The far-right Alternative for Germany (AfD) party and the Patriotic Europeans Against the Islamization of the West (PEGIDA) movement have called for a related protest march in the city on Saturday, September 1. Additional anti-immigration protests are possible in Chemnitz over the coming days. A heightened security presence and localized traffic disruptions are expected near all such demonstrations.
AfD initially called for a "spontaneous demonstration" in Chemnitz on August 26 to protest the alleged killing of a German man by two men of Iraqi and Syrian origin; around 100 people showed up to protest but dispersed before a larger crowd of several hundreds of people showed up to hold a related anti-immigration demonstration.
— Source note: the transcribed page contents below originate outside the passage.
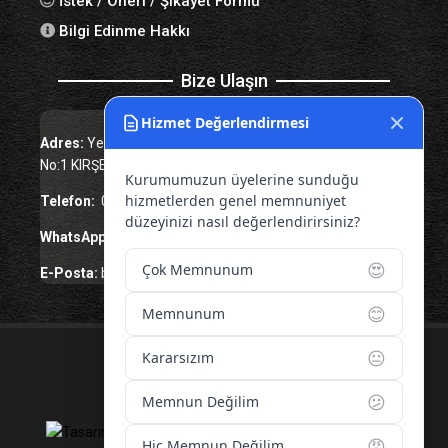
İstek / Öneri / Şikayet Formu
Bilgi Edinme Hakkı
Bize Ulaşın
Hizmet Değerlendirmesi
Adres:
Yenice Mah. Atatürk Cad. Tüccarlar İşhanı Kat:1
No:1 KIRŞEHİR / TÜRKİYE
Kurumumuzun üyelerine sunduğu
hizmetlerden genel memnuniyet
Telefon:
0 386 213 11 86
düzeyinizi nasıl değerlendirirsiniz?
WhatsApp:
0 544 213 11 86
😍
Çok Memnunum
E-Posta:
bilgi@kirsehirtso.org.tr
😊
Memnunum
😐
Kararsızım
© 2026 – Tüm Hakları Saklıdır.
😕
Memnun Değilim
😡
Hiç Memnun Değilim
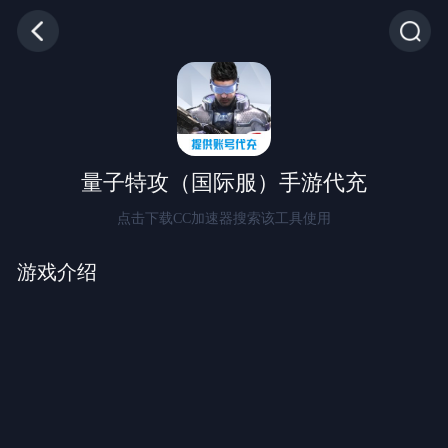
量子特攻（国际服）手游代充
点击下载CC加速器搜索该工具使用
游戏介绍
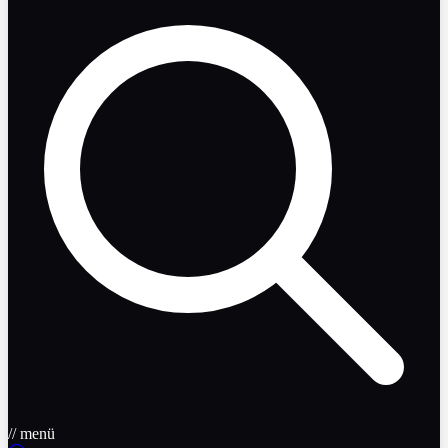
// menü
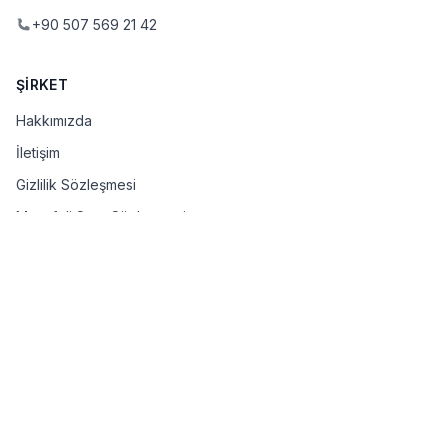
+90 507 569 21 42
ŞIRKET
Hakkımızda
İletişim
Gizlilik Sözleşmesi
Mesafeli Satış Sözleşmesi
Teslimat ve İade Şartları
ÖDEME VE GÜVENLIK
3D Secure
SSL 256-bit
PCI DSS uyumlu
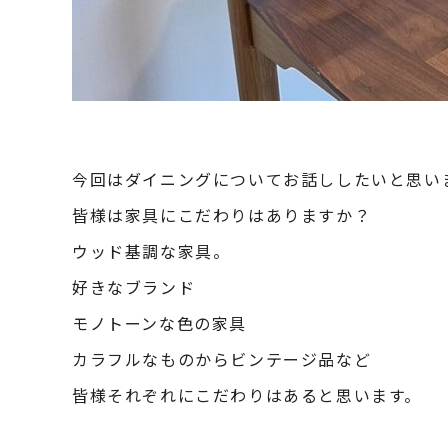
今回はダイニングについてお話ししたいと思い
皆様は家具にこだわりはありますか？
ウッド基調な家具。
好きなブランド
モノトーンな色の家具
カラフルなものからビンテージ品など
皆様それぞれにこだわりはあると思います。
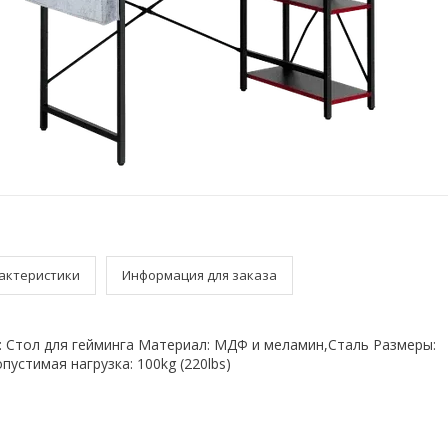
актеристики
Информация для заказа
: Стол для гейминга Материал: МДФ и меламин,Сталь Размеры:
устимая нагрузка: 100kg (220lbs)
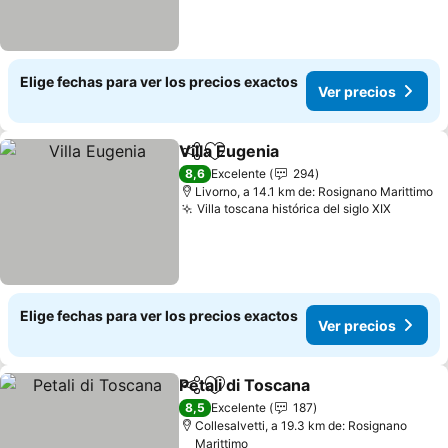
Elige fechas para ver los precios exactos
Ver precios
Villa Eugenia
Compartir
Agregar a favoritos
8,6
Excelente
294
Livorno, a 14.1 km de: Rosignano Marittimo
Villa toscana histórica del siglo XIX
Elige fechas para ver los precios exactos
Ver precios
Petali di Toscana
Compartir
Agregar a favoritos
8,5
Excelente
187
Collesalvetti, a 19.3 km de: Rosignano
Marittimo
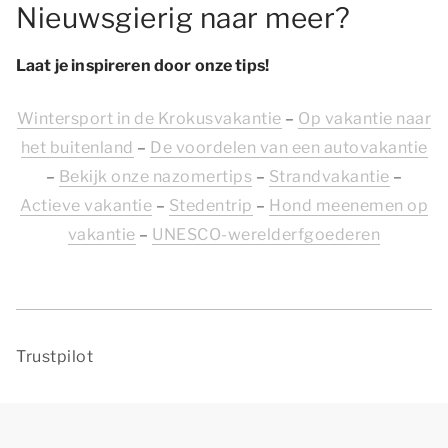
Nieuwsgierig naar meer?
Laat je inspireren door onze tips!
Wintersport in de Krokusvakantie
–
Op vakantie naar
het buitenland
–
De voordelen van een autovakantie
–
Bekijk onze nazomertips
–
Strandvakantie
–
Actieve vakantie
–
Stedentrip
–
Hond meenemen op
vakantie
–
UNESCO-werelderfgoederen
Trustpilot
Several people were wounded in clashes between anti-immigration protesters and left-wing counterprotesters on August 26 and August 27.
Reports have emerged since the August 26 stabbing attack in Chemnitz claiming that several migrants have been assaulted in the cities of Chemnitz and Wismar in apparent retaliation to the stabbing attack.
Individuals in Chemnitz and other affected cities are advised to monitor developments to the situation, avoid all protests and demonstrations as a precaution, and adhere to all instructions issued by the local authorities.